Updated

It's official. Jenna and Channing Tatum announced on Monday that after nine years of marriage, they're calling it quits.

It's just a matter of time before the grocery store racks are stocked with magazines promising the gossip behind the news. And while we may not buy the magazines, plenty of us will walk past them and read the headlines like we're driving by the scene of an accident -- except we probably won't feel sorry for the victims in the tabloids.

Frankly, when I saw the headline at a news website today, I was momentarily surprised. I read an interview with Channing Tatum a couple of years ago and, based on the way the writer described him and his wife, they seemed like the rare Hollywood couple that might actually make it. Two years later, I shrugged my shoulders at the headline and felt a little smug.

Of course they're divorcing, I thought. They'll get married again next year and get divorced again.

I hate that attitude and with good reason.

One of my dearest friends has been married three times and I've been around when it has come up in conversation. When the other person hears about his multiple marriages, their eyes grow a little wider and they follow up with a startled "oh." You know what they're thinking though.

Three marriages? I can't believe it. He seemed so nice.

I want to jump in and say, "Believe me, I've got strong religious convictions about divorce, but you don't know all of the facts of the story."

But it's too late. The damage has been done. He's one of those people.

The thing about divorce, whether its the Tatums or your neighbor who's getting one, is that it's so public. The husband and wife move to separate homes, their kids have to awkwardly explain it to friends (maybe even teachers) at school, people ask invasive questions and repeat things that should be kept private.

Maybe we haven't had the misfortune of getting a divorce, but I wonder what we'd feel like if the embarrassing details of our lives were released to the public. Our reaction might be, "You don't understand. You don't know all of the facts of the story."

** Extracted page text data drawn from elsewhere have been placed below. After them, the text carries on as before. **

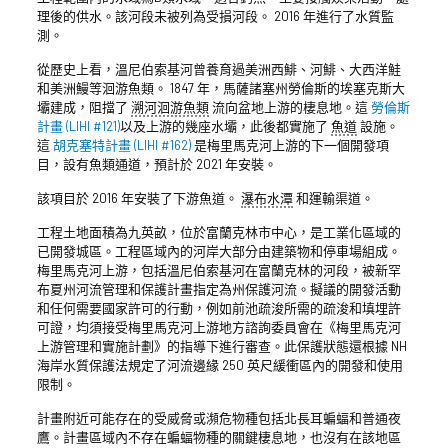
理後的供水。該河段未被列為受損河段。 2016 年進行了水質監
測。
從歷史上看，溫尼伯索基河曾養育過美洲西鯡、河鯡、大西洋鮭
和美洲鰻等洄游魚類。 1847 年，馬薩諸塞州勞倫斯的埃塞克斯大
壩建成，阻擋了
溯河洄游魚類
流向盆地上游的棲息地。這
勞倫斯
計畫 (LIHI #121)
以及上游的幾座水壩，此後都實施了
魚道
設施。
這
胡克塞特計畫 (LIHI #162)
是梅里馬克河上游的下一個開發項
目，設有魚類通道，預計於 2021 年安裝。
該項目於 2016 年安裝了下游魚道。
瀑布水潭
和運輸渠道。
工程土地面積為九英畝，位於富蘭克林市中心，是工業化區域的
已開發城區。工程區域內的河岸大部分由建築物和停車場組成。
梅里馬克河上游，包括溫尼伯索基河在富蘭克林的河段，被新罕
布夏州河流管理和保護計畫指定為州保護河流。擬議的開發活動
和任何需要國家許可的行動，例如前池疏浚所需的疏浚和填埋許
可證，均須接受梅里馬克河上游地方諮詢委員會在《梅里馬克河
上游管理和實施計劃》的指導下進行審查。此保護狀態還根據 NH
海岸水質保護法規定了河流邊緣 250 英尺緩衝區內的開發和使用
限制。
計畫附近可能存在的受威脅或瀕危物種包括北長耳蝙蝠和普通夜
鷹。計畫區域內不存在蝙蝠物種的關鍵棲息地，也沒有在該地區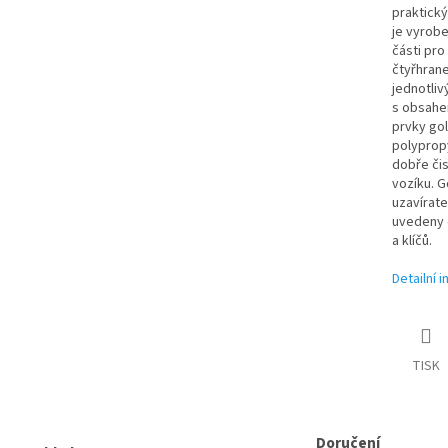
praktický
je vyrob
části pro
čtyřhrane
jednotliv
s obsahe
prvky gol
polypropy
dobře čis
vozíku. G
uzavírate
uvedeny 
a klíčů.
Detailní 
TISK
Doručení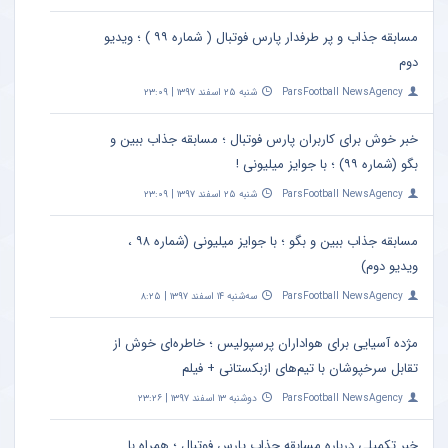
مسابقه جذاب و پر طرفدار پارس فوتبال ( شماره ۹۹ ) ؛ ویدیو
دوم
ParsFootball NewsAgency
شنبه ۲۵ اسفند ۱۳۹۷ | ۲۳:۰۹
خبر خوش برای کاربران پارس فوتبال ؛ مسابقه جذاب ببین و
بگو (شماره ۹۹) ؛ با جوایز میلیونی !
ParsFootball NewsAgency
شنبه ۲۵ اسفند ۱۳۹۷ | ۲۳:۰۹
مسابقه جذاب ببین و بگو ؛ با جوایز میلیونی (شماره ۹۸ ،
ویدیو دوم)
ParsFootball NewsAgency
سه‌شنبه ۱۴ اسفند ۱۳۹۷ | ۸:۲۵
مژده آسیایی برای هواداران پرسپولیس ؛ خاطره‌ای خوش از
تقابل سرخپوشان با تیم‌های ازبکستانی + فیلم
ParsFootball NewsAgency
دوشنبه ۱۳ اسفند ۱۳۹۷ | ۲۳:۲۶
خبر تکمیلی درباره مسابقه جذاب پارس فوتبال ؛ همراه با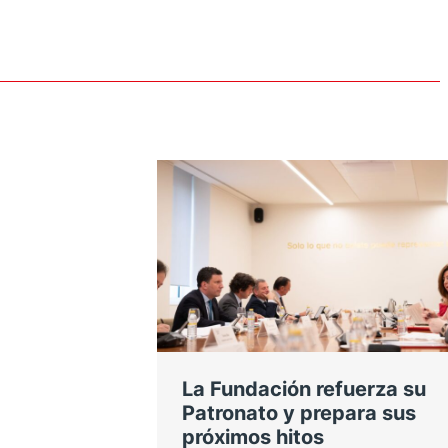
La Fundación refuerza su
Patronato y prepara sus
próximos hitos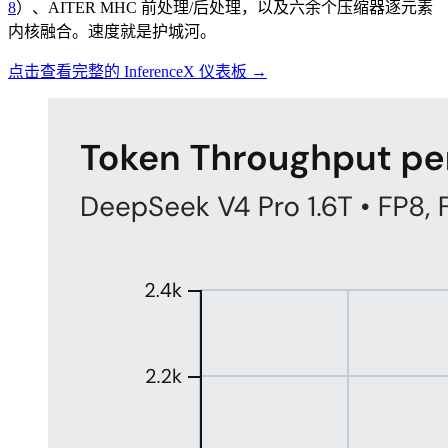
8
）、AITER MHC 前处理/后处理，以及六余个压缩器逐元素
内核融合。速度就是护城河。
点击查看完整的 InferenceX 仪表板 →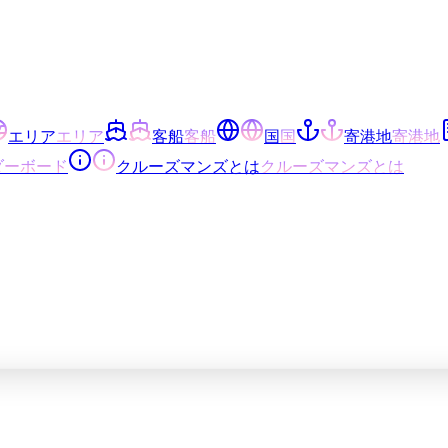
エリア
エリア
客船
客船
国
国
寄港地
寄港地
ダーボード
クルーズマンズとは
クルーズマンズとは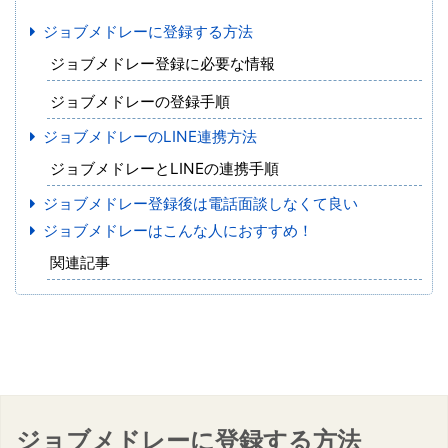
ジョブメドレーに登録する方法
ジョブメドレー登録に必要な情報
ジョブメドレーの登録手順
ジョブメドレーのLINE連携方法
ジョブメドレーとLINEの連携手順
ジョブメドレー登録後は電話面談しなくて良い
ジョブメドレーはこんな人におすすめ！
関連記事
ジョブメドレーに登録する方法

A lot of people wouldn't care though. We'd be one of those people.

The early 20th century preacher Oswald Chambers once said something that has stuck with me for years: "Jesus says regarding judging -- Don't. ... There is always one fact more in every man’s case about which we know nothing."

I wish I had remembered that principle when I saw the headline about the Tatums this morning. I hope other people remember that principle if they ever learn the parts of my story I'd rather not tell.